Le bonheur supplémentaire, c’est que ces performances artistiques se fondent dans une cohésion qui fait des moments où leurs voix se marient des instants de délice, les timbres s’appariant et la musicalité faisant le reste. Sans doute la directrice musicale – elle est indiquée comme « directeur » sur le programme, mais la fonction est-elle par essence vouée au masculin ? – Speranza Scappucci a-t-elle sa part dans ces fusions réussies, à en juger par la maîtrise tranquille qu’elle laisse paraître. On a annoncé une exécution intégrale, avec des moments souvent coupés, tel le trio du premier acte : « Se il destino a te m’invola », le cantabile du duo entre Arturo et Elvira et la cabalette finale. C’est dire que l’œuvre prend une dimension supérieure, qu’il s’agit de dominer.

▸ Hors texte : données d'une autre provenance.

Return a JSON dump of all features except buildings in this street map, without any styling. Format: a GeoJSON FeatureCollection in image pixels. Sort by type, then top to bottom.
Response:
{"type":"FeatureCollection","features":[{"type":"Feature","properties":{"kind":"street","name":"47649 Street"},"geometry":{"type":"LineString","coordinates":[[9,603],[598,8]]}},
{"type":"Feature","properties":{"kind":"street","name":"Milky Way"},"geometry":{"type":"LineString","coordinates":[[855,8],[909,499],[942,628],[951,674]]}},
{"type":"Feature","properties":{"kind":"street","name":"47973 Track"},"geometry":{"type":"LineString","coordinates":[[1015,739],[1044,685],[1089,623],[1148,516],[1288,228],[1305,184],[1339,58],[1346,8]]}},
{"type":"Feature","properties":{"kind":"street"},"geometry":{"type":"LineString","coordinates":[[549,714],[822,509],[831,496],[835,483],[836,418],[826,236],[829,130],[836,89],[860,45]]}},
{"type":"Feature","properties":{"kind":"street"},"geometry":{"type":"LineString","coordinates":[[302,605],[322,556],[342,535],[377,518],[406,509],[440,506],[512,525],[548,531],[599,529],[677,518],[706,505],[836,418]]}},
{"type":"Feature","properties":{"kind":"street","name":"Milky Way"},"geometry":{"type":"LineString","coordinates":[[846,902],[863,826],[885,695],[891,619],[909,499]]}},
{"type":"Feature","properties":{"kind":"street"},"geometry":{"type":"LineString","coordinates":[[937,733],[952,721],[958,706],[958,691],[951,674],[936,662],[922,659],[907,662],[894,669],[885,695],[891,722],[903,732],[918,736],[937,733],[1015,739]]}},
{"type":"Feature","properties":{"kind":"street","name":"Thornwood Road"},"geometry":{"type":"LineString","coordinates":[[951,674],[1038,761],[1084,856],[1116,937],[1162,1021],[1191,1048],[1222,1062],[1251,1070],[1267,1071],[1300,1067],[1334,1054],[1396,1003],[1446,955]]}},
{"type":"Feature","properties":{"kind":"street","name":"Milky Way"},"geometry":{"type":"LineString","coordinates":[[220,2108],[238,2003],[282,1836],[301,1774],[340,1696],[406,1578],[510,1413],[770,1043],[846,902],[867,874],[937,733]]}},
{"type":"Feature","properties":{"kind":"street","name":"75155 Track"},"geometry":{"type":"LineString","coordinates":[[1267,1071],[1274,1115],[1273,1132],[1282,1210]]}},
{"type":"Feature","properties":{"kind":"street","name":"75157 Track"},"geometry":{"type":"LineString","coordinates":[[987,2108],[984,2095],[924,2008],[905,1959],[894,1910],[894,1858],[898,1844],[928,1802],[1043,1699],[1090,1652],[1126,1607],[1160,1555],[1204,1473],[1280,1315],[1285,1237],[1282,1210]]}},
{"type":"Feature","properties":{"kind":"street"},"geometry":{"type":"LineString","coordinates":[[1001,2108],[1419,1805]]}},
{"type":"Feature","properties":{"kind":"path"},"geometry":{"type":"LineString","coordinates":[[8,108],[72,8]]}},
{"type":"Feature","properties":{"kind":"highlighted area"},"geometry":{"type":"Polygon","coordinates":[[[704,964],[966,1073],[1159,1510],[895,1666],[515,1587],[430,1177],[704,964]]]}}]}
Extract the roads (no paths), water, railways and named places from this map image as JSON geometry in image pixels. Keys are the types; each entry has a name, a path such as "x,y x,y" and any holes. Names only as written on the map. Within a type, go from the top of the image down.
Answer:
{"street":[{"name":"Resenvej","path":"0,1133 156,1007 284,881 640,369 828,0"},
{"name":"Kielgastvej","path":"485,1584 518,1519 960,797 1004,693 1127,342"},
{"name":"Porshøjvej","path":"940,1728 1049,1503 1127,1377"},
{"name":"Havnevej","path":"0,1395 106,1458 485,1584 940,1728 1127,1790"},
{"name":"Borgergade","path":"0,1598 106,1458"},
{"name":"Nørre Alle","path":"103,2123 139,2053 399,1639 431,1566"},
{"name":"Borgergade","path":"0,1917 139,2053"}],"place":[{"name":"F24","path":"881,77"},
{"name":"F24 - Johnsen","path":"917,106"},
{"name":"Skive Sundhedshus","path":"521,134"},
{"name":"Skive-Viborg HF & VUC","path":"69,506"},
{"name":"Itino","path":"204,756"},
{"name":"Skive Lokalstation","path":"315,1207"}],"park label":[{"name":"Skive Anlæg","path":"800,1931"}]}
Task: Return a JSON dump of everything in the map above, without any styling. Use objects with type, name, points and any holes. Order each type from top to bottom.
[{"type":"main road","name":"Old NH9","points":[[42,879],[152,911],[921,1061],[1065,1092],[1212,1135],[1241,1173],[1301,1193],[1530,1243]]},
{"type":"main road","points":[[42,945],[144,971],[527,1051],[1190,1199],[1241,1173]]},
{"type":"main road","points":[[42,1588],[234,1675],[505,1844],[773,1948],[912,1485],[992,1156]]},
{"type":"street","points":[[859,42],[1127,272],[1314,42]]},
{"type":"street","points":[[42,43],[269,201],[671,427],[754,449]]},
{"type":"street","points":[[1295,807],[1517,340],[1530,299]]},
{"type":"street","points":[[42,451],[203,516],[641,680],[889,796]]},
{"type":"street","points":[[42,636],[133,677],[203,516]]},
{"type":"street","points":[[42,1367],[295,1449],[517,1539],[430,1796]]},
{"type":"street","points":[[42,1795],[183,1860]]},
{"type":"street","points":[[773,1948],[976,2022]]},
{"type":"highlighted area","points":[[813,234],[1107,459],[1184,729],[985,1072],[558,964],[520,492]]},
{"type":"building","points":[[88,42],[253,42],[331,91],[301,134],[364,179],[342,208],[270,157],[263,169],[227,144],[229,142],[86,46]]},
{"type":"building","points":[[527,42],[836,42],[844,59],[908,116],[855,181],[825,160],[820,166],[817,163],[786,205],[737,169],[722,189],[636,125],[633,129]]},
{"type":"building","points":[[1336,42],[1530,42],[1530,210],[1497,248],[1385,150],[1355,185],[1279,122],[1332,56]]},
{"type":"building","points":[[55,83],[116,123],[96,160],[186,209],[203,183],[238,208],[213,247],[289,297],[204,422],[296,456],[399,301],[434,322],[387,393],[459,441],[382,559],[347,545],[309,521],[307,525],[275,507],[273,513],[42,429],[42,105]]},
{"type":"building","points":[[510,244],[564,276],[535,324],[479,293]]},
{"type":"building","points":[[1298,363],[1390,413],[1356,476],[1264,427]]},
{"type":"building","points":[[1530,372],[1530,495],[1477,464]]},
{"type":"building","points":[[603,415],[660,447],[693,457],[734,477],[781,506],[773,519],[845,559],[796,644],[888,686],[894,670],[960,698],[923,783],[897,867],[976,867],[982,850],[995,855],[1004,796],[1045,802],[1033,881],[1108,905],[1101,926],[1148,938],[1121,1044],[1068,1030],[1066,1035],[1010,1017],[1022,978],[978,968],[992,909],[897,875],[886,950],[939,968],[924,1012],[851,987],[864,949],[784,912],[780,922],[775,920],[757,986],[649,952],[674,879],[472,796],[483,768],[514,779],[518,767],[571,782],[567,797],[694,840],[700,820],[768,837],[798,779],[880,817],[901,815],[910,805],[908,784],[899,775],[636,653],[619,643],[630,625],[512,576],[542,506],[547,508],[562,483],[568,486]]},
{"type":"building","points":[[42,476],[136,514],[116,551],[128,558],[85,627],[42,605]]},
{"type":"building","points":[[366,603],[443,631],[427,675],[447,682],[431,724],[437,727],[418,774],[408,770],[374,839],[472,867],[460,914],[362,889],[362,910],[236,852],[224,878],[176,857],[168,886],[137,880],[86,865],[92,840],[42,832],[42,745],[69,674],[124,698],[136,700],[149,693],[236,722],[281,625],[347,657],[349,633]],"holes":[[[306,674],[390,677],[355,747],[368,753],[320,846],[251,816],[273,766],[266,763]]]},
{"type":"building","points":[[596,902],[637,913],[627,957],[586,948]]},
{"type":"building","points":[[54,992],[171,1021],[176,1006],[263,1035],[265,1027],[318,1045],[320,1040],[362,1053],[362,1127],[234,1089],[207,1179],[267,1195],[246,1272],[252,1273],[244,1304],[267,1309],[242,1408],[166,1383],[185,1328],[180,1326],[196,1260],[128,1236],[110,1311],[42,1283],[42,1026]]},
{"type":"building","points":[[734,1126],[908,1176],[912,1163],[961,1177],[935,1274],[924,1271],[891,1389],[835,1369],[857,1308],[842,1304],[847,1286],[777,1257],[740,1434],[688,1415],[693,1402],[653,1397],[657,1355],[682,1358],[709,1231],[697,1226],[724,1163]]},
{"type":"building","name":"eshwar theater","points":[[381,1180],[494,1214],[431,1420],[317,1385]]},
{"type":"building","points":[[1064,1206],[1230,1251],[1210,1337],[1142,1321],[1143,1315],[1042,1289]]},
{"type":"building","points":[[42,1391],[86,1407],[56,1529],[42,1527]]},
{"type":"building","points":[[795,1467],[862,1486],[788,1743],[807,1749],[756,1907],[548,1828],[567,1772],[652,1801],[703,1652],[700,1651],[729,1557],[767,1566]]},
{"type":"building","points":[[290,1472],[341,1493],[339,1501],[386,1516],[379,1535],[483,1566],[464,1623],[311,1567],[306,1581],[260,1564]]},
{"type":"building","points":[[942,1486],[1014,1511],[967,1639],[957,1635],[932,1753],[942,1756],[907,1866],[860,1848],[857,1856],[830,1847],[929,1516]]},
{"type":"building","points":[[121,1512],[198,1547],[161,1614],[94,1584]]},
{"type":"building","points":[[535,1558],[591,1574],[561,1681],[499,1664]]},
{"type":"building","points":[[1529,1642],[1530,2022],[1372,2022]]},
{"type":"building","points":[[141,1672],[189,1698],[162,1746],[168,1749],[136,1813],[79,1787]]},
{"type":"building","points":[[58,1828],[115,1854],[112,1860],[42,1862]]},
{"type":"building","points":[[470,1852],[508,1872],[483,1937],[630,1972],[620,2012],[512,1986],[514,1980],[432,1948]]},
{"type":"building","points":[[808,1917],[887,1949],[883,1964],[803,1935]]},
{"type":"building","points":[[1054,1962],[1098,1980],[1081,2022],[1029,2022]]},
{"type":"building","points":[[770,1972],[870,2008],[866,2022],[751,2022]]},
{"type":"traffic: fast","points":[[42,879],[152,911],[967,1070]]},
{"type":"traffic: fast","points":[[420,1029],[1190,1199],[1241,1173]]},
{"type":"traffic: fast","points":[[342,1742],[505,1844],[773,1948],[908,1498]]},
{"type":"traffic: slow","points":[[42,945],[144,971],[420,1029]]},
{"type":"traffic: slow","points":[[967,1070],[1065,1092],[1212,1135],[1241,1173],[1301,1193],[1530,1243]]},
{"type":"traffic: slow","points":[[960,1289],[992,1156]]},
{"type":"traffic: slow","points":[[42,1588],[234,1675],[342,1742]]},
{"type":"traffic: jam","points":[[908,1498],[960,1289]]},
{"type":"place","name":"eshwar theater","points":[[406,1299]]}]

Speranza Scappucci y parvient en donnant l’image d’une force tranquille, qui contrôle exactement les impulsions à donner, modèle souplement les inflexions et dont la gestuelle précise exclut l’approximation. Il en résulte une lecture qui manque peut-être un peu de flamme, mais revêt assez de caractère pour résoudre la quadrature, exprimer les passions sans brimer les interprètes. Le public l’associe au triomphe général, plus marqué pour le couple amoureux. Une captation vidéo est prévue pour Mezzo.